Dal Giappone arriva un termine preciso per questo tipo di morte: viene definita Karoshi. Con questa parola si intende proprio la “morte da lavoro eccessivo”.

Sono molte le patologie che possono portare alla morte per troppo lavoro. Si parla di infarti, ictus, emorragie, disturbi cardiaci che portano anche a morti improvvise o, come sembrerebbe, suicidi. La storia del Karoshi inizia nel 1969, la vittima era un impiegato nel ramo delle spedizioni ma il termine è diventato tristemente noto dagli anni ’90 sebbene il primo testo sul tema, dal titolo proprio di “Karoschi” fosse andato in stampa nel 1982.

Dopo i primi decessi e dopo le prime ricerche sui luoghi di lavoro, molte aziende  hanno fatti piccoli passi per limitare la presenza sul luogo di lavoro specie per i più giovani. Anche perché ai fini produttivi, un numero eccessivo di dipendenti stressati o malati, significa meno risultati, più assenze, dover preparare sempre nuove risorse, una peggiore qualità sul luogo di lavoro, meno energie fresche capaci di avere idee creative, meno potenziale innovativo, meno soddisfazione dei lavoratori e una immagine aziendale sempre meno sfavillante e vincente.
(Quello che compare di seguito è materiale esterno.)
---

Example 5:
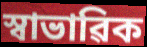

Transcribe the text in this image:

স্বাভাৱিক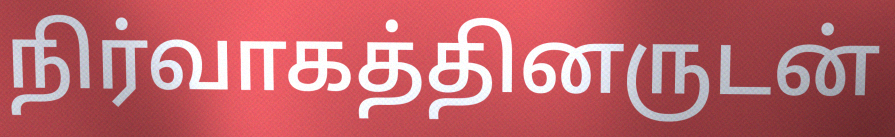
நிர்வாகத்தினருடன்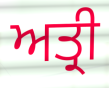
ਅਤ੍ਰੀ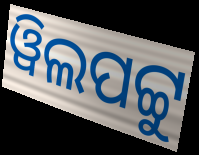
ୱିଲପଟ୍ଟୁ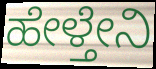
ಹೇಳ್ತೇನಿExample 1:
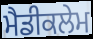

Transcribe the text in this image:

ਮੈਡੀਕਲੇਮ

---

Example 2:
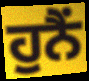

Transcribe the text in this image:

ਹੁਨੈਂ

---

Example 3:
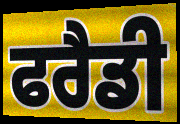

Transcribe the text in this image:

ਫਰੈਡੀ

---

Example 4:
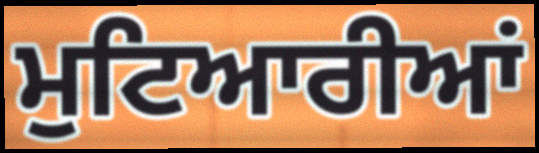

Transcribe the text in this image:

ਮੁਟਿਆਰੀਆਂ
Questo è un prezzo che una Azienda di un certo calibro non può permettersi. Le performance devono rispettare dei criteri e dei canoni e un dipendente stanco e stressato non produce come dovrebbe.
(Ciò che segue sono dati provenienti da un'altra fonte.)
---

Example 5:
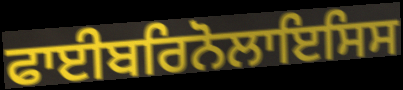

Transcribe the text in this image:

ਫਾਈਬਰਿਨੋਲਾਇਸਿਸ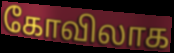
கோவிலாக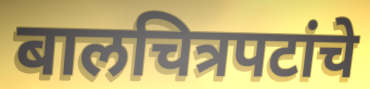
बालचित्रपटांचे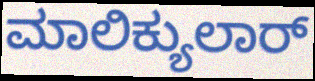
ಮಾಲಿಕ್ಯುಲಾರ್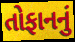
તોફાનનું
Disagio sul lavoro e malessere organizzativo devono essere presi seriamente quindi da entrambi i punti di vista, dalla parte del datore di lavoro e dalla parte del lavoratore. Un peggiorare della situazione è troppo pericoloso in termini di produzione e di umanità. Il lavoro non deve essere una arma carica che il lavoratore si trova ad usare contro se stesso. Il troppo lavoro deve trovare il suo limite e deve essere combattuto per il benessere di tutta la comunità prima ancora che per il singolo e la sua famiglia. L’8 ottobre 2004 è stato redatto un “Accordo Quadro Europeo sullo stress lavoro-correlato” nato dal bisogno di  “aumentare la consapevolezza e la comprensione di imprenditori, lavoratori e loro rappresentanti sulla questione dello stress lavoro – correlato” vista la preoccupazione in merito al tema da parte di  sindacati confederazioni di esercenti, commercianti agricoltori. Qui lo stress lavoro correlato veniva definito come “condizione che può essere accompagnata da disturbi o disfunzioni di natura fisica, psicologica o sociale ed è conseguenza del fatto che taluni individui non si sentono in grado di corrispondere alle richieste o aspettative riposte in loro”.
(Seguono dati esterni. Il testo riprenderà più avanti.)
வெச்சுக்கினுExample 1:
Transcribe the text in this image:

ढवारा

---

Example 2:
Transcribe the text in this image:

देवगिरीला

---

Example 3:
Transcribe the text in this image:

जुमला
Si pensano soluzioni possibili ad alleviare la fatica e lo stress andando incontro alle esigenze di chi ha necessità particolari (figli, anziani a cui badare etc) con una serie di “Buone Prassi”come la possibilità del telelavoro, quindi da casa, la riduzione degli straordinari e la realizzazione di orari più morbidi a secondo delle necessità. Ma non si tratta solo di un discorso di sicurezza, di cui i datori di lavoro devono certamente occuparsi, valutando i rischi per i lavoratori e salvaguardando il loro benessere psicofisico. Non solo è necessaria la consapevolezza della gravità del problema di cui stiamo portando, ma è fondamentale che siano gli stessi lavoratori a ristabilire un equilibrio in quanto è veramente importante nelle loro vite, quanto è lecito chiedere e dare al lavoro, ricollocando il ruolo del lavoro nella propria vita.